Jim Kalafus Collection.
Courtesy of Paul Latimer.
I had just finished making a collection for the musicians and sat down to finish my lunch where Mrs. N. Crichton , Mr. Jenkins and Mrs. Schwartzs, an American, were sitting, when I heard the explosion. We all jumped up, poor Mrs. Crichton exclaiming “They have done it!” In fact, I was nervous during the whole trip; so much so that I kept worrying my friends about fearing the submarines.
Thursday night I was in a state that I could not sleep in my own cabin, so I asked Mrs. Crichton if I could sleep in her cabin. Poor soul, she was only too happy to be of any assistance to me and did all she could during that whole night to quiet my nerves.
The next morning, I heard the hooting of the horn, as it was foggy. Everything went well until I sat down to lunch when the explosion occurred. The people rushed for the stairs. I heard someone shouting to be calm. I looked up and saw that it was one of the captains. I cannot say whether it was the first or second.
When we finally reached the top deck, I saw very few of the first class passengers. I was simply horrified with fright. Mr. Schwartz’s trying to calm me, when Mr. E. Gorer (the art dealer of Bond Street) rushed over to us and put a life belt on me, which was my means of being saved, and told me to be brave. He returning for other life belts and Mr. Schwartz, after putting me into the boat where Mrs. Crichton was already sitting, went to help other women. That’s the last I saw of those two brave heroes.
Just then, our boat was lowered but immediately it hit the water it upset throwing all its occupants out. About six were saved from that boat which contained sixty or seventy passengers.
The sights I saw when that boat upset is too awful. Words cannot describe it. A rope was thrown to us, which a few caught hold of. I then remember a few of us getting hold of an oar, but some of them soon dropped off. The cries for mercy, the people drowning and coming up again within three minutes time barely touching me was too terrible.
Somehow, I caught hold of a deck chair which was floating near me and held on until I became numb when I was picked up by Mr. Harkness, the assistant purser, who afterwards told me he thought I was gone when he first looked at me.
Josephine Brandell came ashore in hysterical condition, and one survivor in the same hotel room later remembered asking her to calm down. She found Francis Bertram Jenkins the following day, but there was no sign of Mabel Crichton, Max Schwarcz, or Edgar Gorer. Josephine took it upon herself to inform William Crichton of his wife’s last moments. He could not be consoled, and passed away a year later.

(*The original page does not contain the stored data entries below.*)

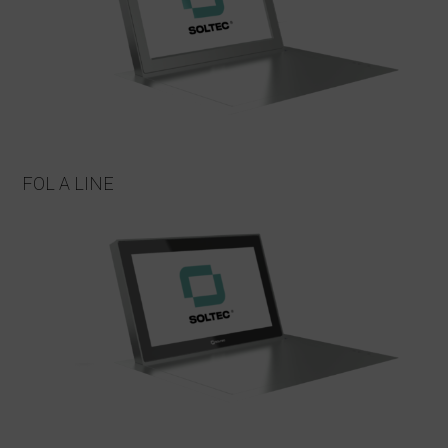
FOL A LINE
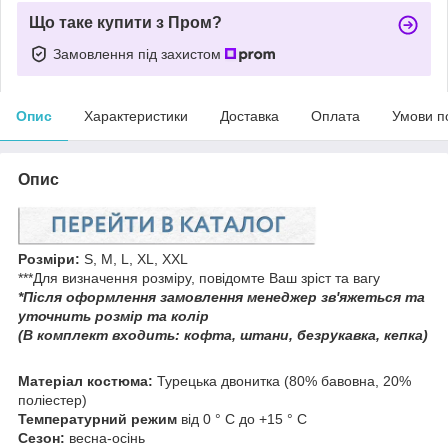
Що таке купити з Пром?
Замовлення під захистом
Опис
Характеристики
Доставка
Оплата
Умови п
Опис
Розміри:
S, M, L, ХL, ХXL
***Для визначення розміру, повідомте Ваш зріст та вагу
*Після оформлення замовлення менеджер зв'яжеться та
уточнить розмір та колір
(В комплект входить: кофта, штани, безрукавка, кепка)
Матеріал костюма:
Турецька двонитка (80% бавовна, 20%
поліестер)
Температурний режим
від 0 ° С до +15 ° С
Сезон:
весна-осінь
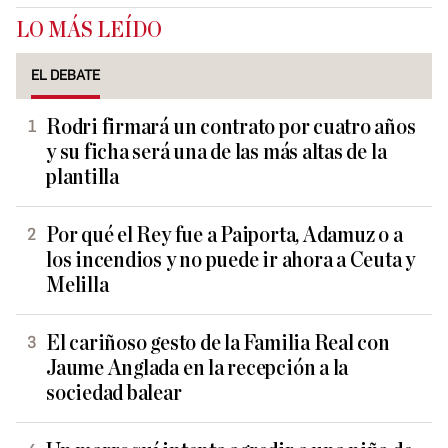
LO MÁS LEÍDO
EL DEBATE
Rodri firmará un contrato por cuatro años
y su ficha será una de las más altas de la
plantilla
Por qué el Rey fue a Paiporta, Adamuz o a
los incendios y no puede ir ahora a Ceuta y
Melilla
El cariñoso gesto de la Familia Real con
Jaume Anglada en la recepción a la
sociedad balear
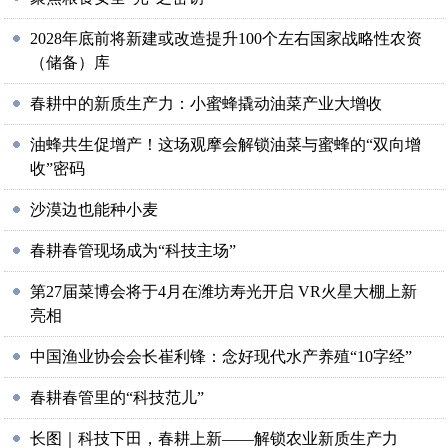
2028年底前将新建或改造提升100个左右国家战略性农资
（储备）库
春耕中的新质生产力：小蜜蜂撬动油菜产业大增收
油蜂共生促增产！这场观摩会解锁油菜与蜜蜂的“双向增
收”密码
沙漠边也能种小麦
春耕春管现场成为“科技主场”
第27届菜博会将于4月在潍坊寿光开启 VR火星大棚上新
亮相
中国渔业协会会长崔利锋：念好现代水产养殖“10字经”
春耕春管里的“科技范儿”
长图｜科技下田，春耕上新——解锁农业新质生产力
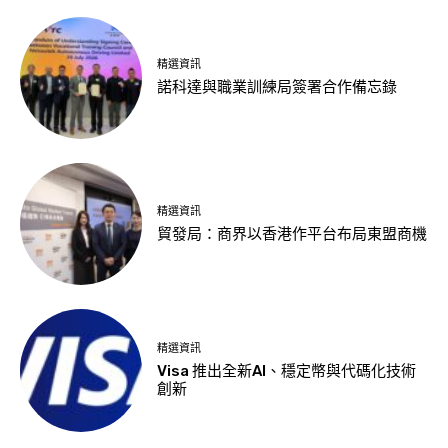
精選資訊
諾科達與職業訓練局簽署合作備忘錄
精選資訊
貿發局：商界以香港作平台布局東盟商機
精選資訊
Visa 推出全新AI、穩定幣與代碼化技術
創新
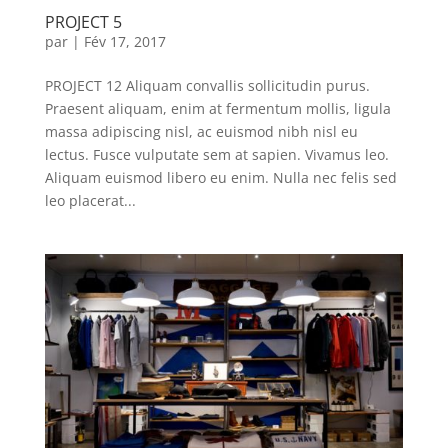
PROJECT 5
par
|
Fév 17, 2017
PROJECT 12 Aliquam convallis sollicitudin purus.
Praesent aliquam, enim at fermentum mollis, ligula
massa adipiscing nisl, ac euismod nibh nisl eu
lectus. Fusce vulputate sem at sapien. Vivamus leo.
Aliquam euismod libero eu enim. Nulla nec felis sed
leo placerat...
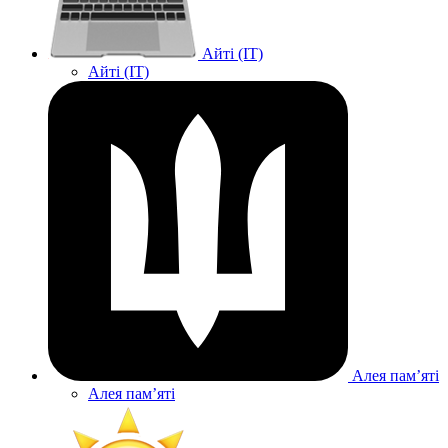
Айті (IT)
Айті (IT)
Алея памʼяті
Алея памʼяті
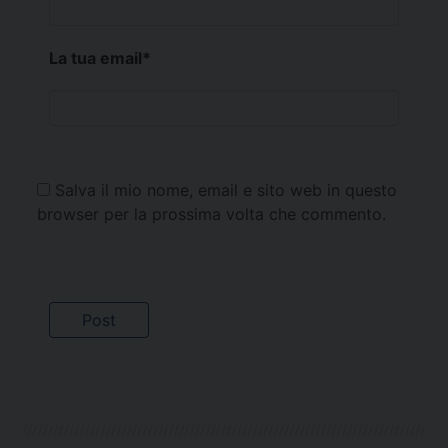
La tua email
*
Salva il mio nome, email e sito web in questo
browser per la prossima volta che commento.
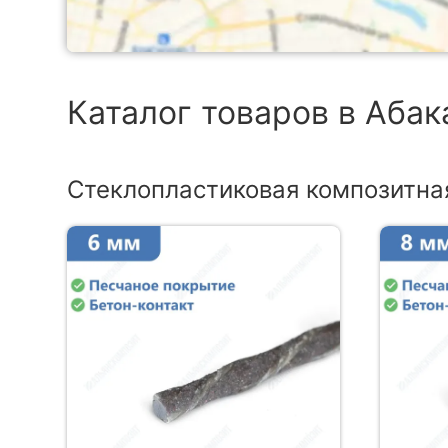
Каталог товаров в Абак
Стеклопластиковая композитна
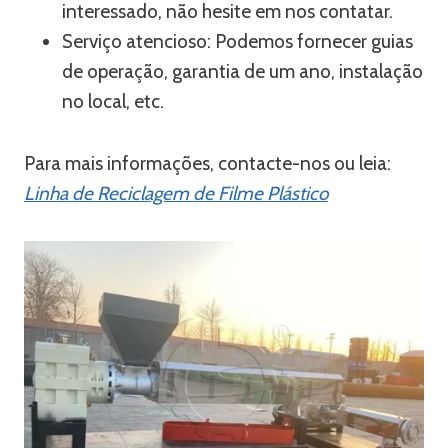
interessado, não hesite em nos contatar.
Serviço atencioso: Podemos fornecer guias
de operação, garantia de um ano, instalação
no local, etc.
Para mais informações, contacte-nos ou leia:
Linha de Reciclagem de Filme Plástico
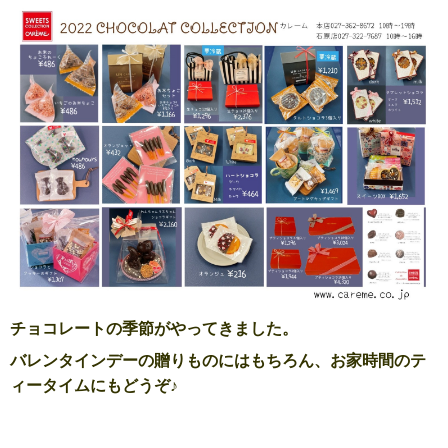
チョコレートの季節がやってきました。
バレンタインデーの贈りものにはもちろん、お家時間のテ
ィータイムにもどうぞ♪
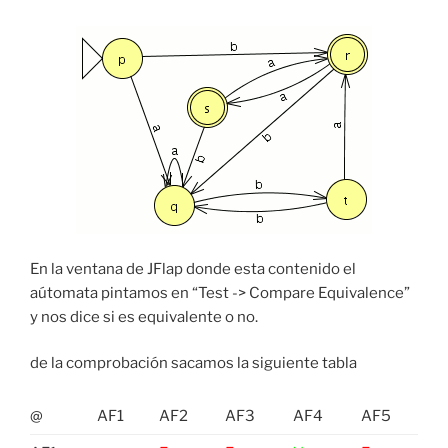
En la ventana de JFlap donde esta contenido el
aútomata pintamos en “Test -> Compare Equivalence”
y nos dice si es equivalente o no.
de la comprobación sacamos la siguiente tabla
@
AF1
AF2
AF3
AF4
AF5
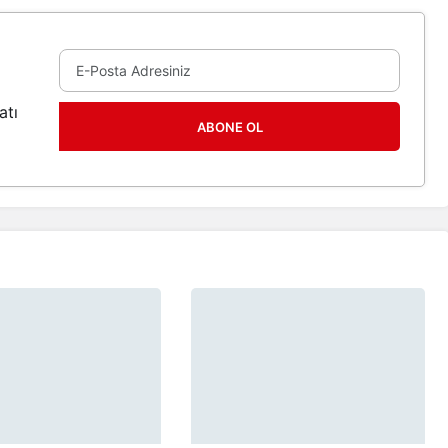
atı
ABONE OL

Josephine did not fulfill the promise of her early stage career. She chose not to pursue starring roles after the disaster, and acted only occasionally. She helped with the war effort, and following the Armistice, she accepted the proposal of John Ormiston Lawson-Johnston. They were wed on May 19, 1920. The marriage was not a happy one and ended in divorce. She was married yet again to George John Seymour Repton on June 1, 1929. George Repton attained the rank of Captain during his service in the Irish Guards. Miss Brandell was well known during World War II, as the founder and chairwoman of The American Friends of Britain. Captain Repton died on May 10, 1943.
Josephine married once again, on December 7th, 1945, to Beresford Cecil Bingham Annesley, 8th Earl Annesley and 9th Viscount Glerawly. He was a Pilot Officer in the service of the Royal Air Force Volunteer Reserve during World War II. He had previously been a Lieutenant in the service of the 6th Battalion Royal Fusiliers. Their marriage lasted until his death on June 29, 1957.
Countess Annesley returned to the United States and spent her final years living in New York City, dying there in August 1977.